Par ailleurs, la juridiction prud’homale est seule compétente pour statuer sur le bien-fondé de la rupture du contrat de travail et pour allouer, le cas échéant, une indemnisation au titre d’un licenciement sans cause réelle et sérieuse.
En l’espèce, la Cour régulatrice considère que le licenciement pour inaptitude de la salariée était dépourvu de cause réelle et sérieuse, dès lors qu’elle avait démontré que l’inaptitude était consécutive à un manquement préalable de l’employeur qui l’avait provoquée.
La salariée peut donc au surplus percevoir une indemnité pour licenciement sans cause réelle et sérieuse.
Quel est le délai pour agir ?
Une salariée est en arrêt de travail à compter du 20 février 2013, puis licenciée pour inaptitude par lettre du 23 décembre 2015.
Elle saisit le Conseil de Prud’hommes de la contestation de son licenciement le 18 mai 2016.
L’employeur lui oppose la prescription de sa saisine, affirmant que l’intéressée avait nécessairement connaissance des manquements à l’obligation de sécurité à la date de son arrêt de travail, le 20 février 2013, et que ceux-ci se prescrivaient par deux ans.
Il soutenait en conséquence que les faits dont se prévalaient la salariée, portant sur l’exécution du contrat de travail, étaient prescrits depuis le 20 février 2015.

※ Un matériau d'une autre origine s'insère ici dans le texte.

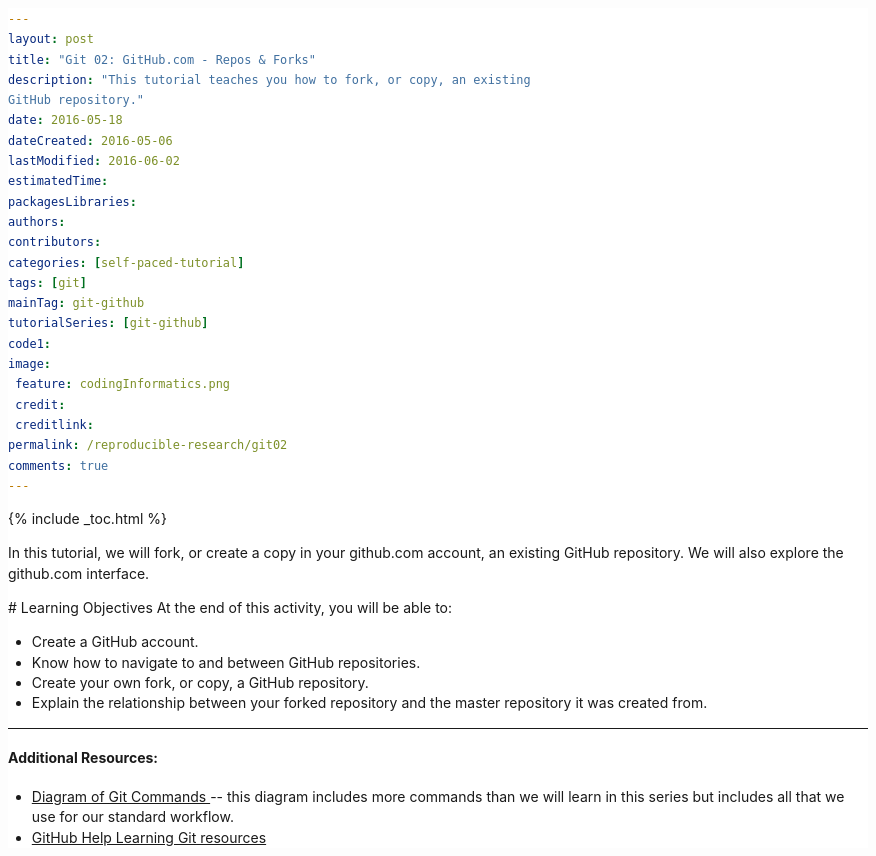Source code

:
 ```yaml
---
layout: post
title: "Git 02: GitHub.com - Repos & Forks"
description: "This tutorial teaches you how to fork, or copy, an existing
GitHub repository."
date: 2016-05-18
dateCreated: 2016-05-06
lastModified: 2016-06-02
estimatedTime:
packagesLibraries:
authors:
contributors:
categories: [self-paced-tutorial]
tags: [git]
mainTag: git-github
tutorialSeries: [git-github]
code1:
image:
 feature: codingInformatics.png
 credit:
 creditlink:
permalink: /reproducible-research/git02
comments: true
---
```


{% include _toc.html %}

In this tutorial, we will fork, or create a copy in your github.com account,
an existing GitHub repository. We will also explore the github.com interface.

<div id="objectives" markdown="1">
# Learning Objectives
At the end of this activity, you will be able to:

* Create a GitHub account.
* Know how to navigate to and between GitHub repositories.
* Create your own fork, or copy, a GitHub repository.
* Explain the relationship between your forked repository and the master
repository it was created from.

****

#### Additional Resources:


* <a href="http://rogerdudler.github.io/git-guide/files/git_cheat_sheet.pdf" target="_blank"> Diagram of Git Commands </a>
-- this diagram includes more commands than we will
learn in this series but includes all that we use for our standard workflow.
* <a href="https://help.github.com/articles/good-resources-for-learning-git-and-github/" target="_blank"> GitHub Help Learning Git resources </a>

A tort, lui répond la Chambre sociale de la Cour de cassation, qui énonce que le point de départ du délai de prescription de l’action en contestation du licenciement pour inaptitude d’un salarié est la date de notification de ce licenciement (Cass.soc. 24 avril 2024 n° 22-19401).
L’action de la salariée, licenciée le 23 décembre 2015, et ayant saisi la juridiction prud’homale le 18 mai 2016, était donc parfaitement recevable.